Last summer I was looking out our kitchen window and had the chance to watch what looked liked a momma bird teaching her baby bird to fly. They were just perched on the fence when Momma bird would take off, fly out and back landing on the fence about five feet from the baby. The baby bird would then just look at the momma bird and hop down the fence line and stop next to Momma. Momma bird would just look at the baby bird and then repeat the process, and the baby bird would just hop down the fence and stop next to Momma. Momma bird must have done this at least three times when she took off and flew to a tree about five feet away. The baby bird just sat on the fence and chirped. I found myself trying to root on the baby bird: "Come on, you can do it--fly." The baby finally stretched his wings and flapped a couple of times and then flew over to the momma. That little five-foot flight had just opened a new world to that baby bird. I'm sure it was not much longer until the baby bird was out of the nest.
As I think about that scene playing out, I realize it is not much different than us as parents. From the time our children are born, we take steps to prepare them to leave our nest and fly out into the world on their own. We often use terms like, "leave the nest" or "they are empty nesters" to describe the process. There are times that we doubt ourselves and wonder if they are ever going to get it. Why are they content to just hop when they have the ability to fly?

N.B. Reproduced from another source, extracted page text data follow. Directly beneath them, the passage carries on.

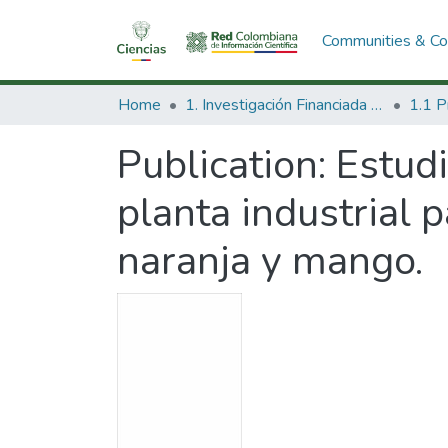
Communities & Col
Home
1. Investigación Financiada con Recursos Públicos
Publication:
Estudi
planta industrial p
naranja y mango.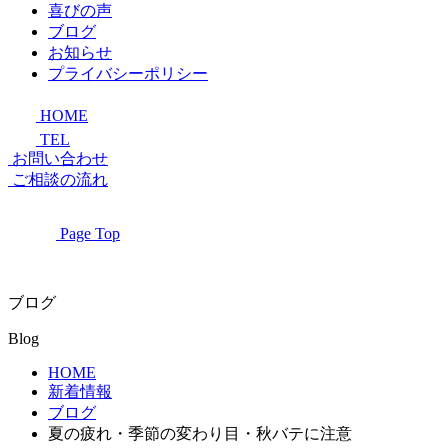
喜びの声
ブログ
お知らせ
プライバシーポリシー
HOME
TEL
お問い合わせ
ご相談の流れ
Page Top
ブログ
Blog
HOME
新着情報
ブログ
夏の疲れ・季節の変わり目・秋バテに注意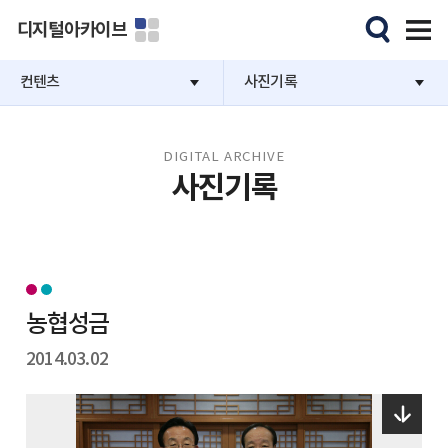
디지털아카이브
컨텐츠
사진기록
DIGITAL ARCHIVE
사진기록
농협성금
2014.03.02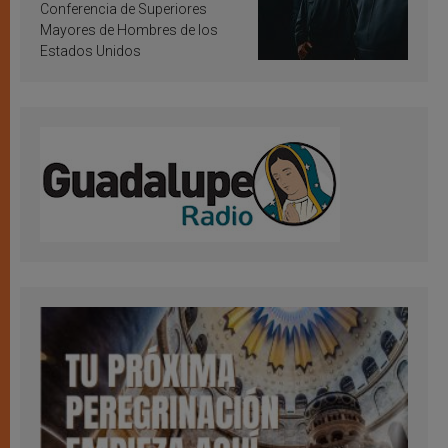
Conferencia de Superiores
Mayores de Hombres de los
Estados Unidos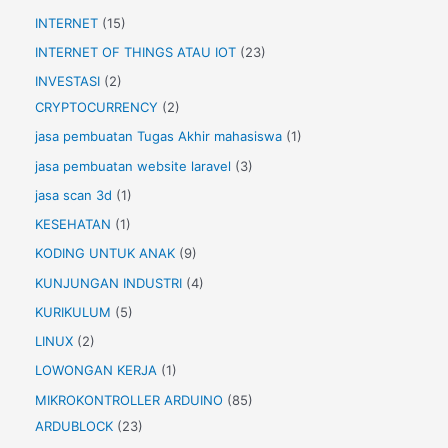
INTERNET
(15)
INTERNET OF THINGS ATAU IOT
(23)
INVESTASI
(2)
CRYPTOCURRENCY
(2)
jasa pembuatan Tugas Akhir mahasiswa
(1)
jasa pembuatan website laravel
(3)
jasa scan 3d
(1)
KESEHATAN
(1)
KODING UNTUK ANAK
(9)
KUNJUNGAN INDUSTRI
(4)
KURIKULUM
(5)
LINUX
(2)
LOWONGAN KERJA
(1)
MIKROKONTROLLER ARDUINO
(85)
ARDUBLOCK
(23)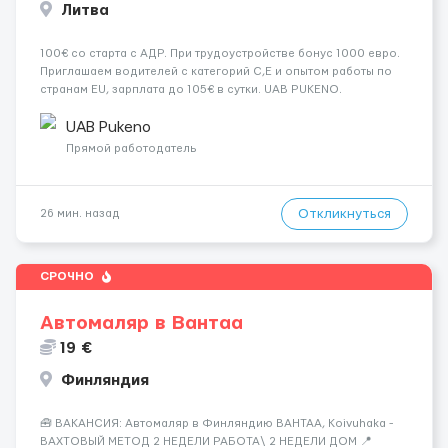
Литва
100€ со старта c АДР. При трудоустройстве бонус 1000 евро.
Приглашаем водителей с категорий С,Е и опытом работы по
странам EU, зарплата до 105€ в сутки. UAB PUKENO.
+37066051138 Мы предлагаем: 🌍 работу на каденции с чётким
и понятным графиком и индивидуальным подходом; 🌎 наш
UAB Pukeno
парк...
Прямой работодатель
Откликнуться
26 мин. назад
СРОЧНО
Автомаляр в Вантаа
19 €
Финляндия
🧰 ВАКАНСИЯ: Автомаляр в Финляндию ВАНТАА, Koivuhaka -
ВАХТОВЫЙ МЕТОД 2 НЕДЕЛИ РАБОТА\ 2 НЕДЕЛИ ДОМ 📍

Then one day, they spread those wings and are gone, and you believe that they are set on a trajectory for their life, when they make a decision that you just did not see coming.
That is what we have experienced with Shane the past few weeks. For several years now, we thought that Shane would follow his brother into the pro bike racing circuit. He had already taken the first step by signing a contract with a pro team. However, after a few months, Shane decided that pro racing was not for him, at this point in his life. I am not going to tell the story here. You can read Shane's very well-written blog on how he arrived at his decision at his blog Shane Meets World.
I will admit being a little surprised at his decision, but since being diagnosed with cancer, I have told the boys to find something they really enjoy doing so that they look forward to going to work. As I read Shane's blog, I was impressed at how he sought wise counsel from his friends and family. He also prayed and asked God for His guidance. He is spreading those wings on his own. As I read through his blog, I realized that DeLayne and I invested 12 years in Shane the baseball player, 5 years in Shane the cyclist, but we have invested 23 years in Shane the man. Shane and I spent a lot of time together during those years, and I was given an opportunity not afforded to many fathers; I was able to watch my son grow from a boy into a young man.
Just after the first of the year, Shane had gone out for a bike ride. When he got home, he talked me into for going out for a short ride with him. As we rode, I noticed that Shane would position himself to block me from the wind, and I began to realize that we had crossed a threshold into a new chapter in life: The protector had become the protected.
We are very proud of Shane and are excited to see where he goes from here.
Shane has always enjoyed working outside and with his hands. He also is very smart and has a Degree from Texas A&M in Turfgrass Management. We were not at all surprised when he called and told us he had been hired by the Garden of the Gods Club as a greenskeeper. That looks like a pretty nice office view and a good place to fly.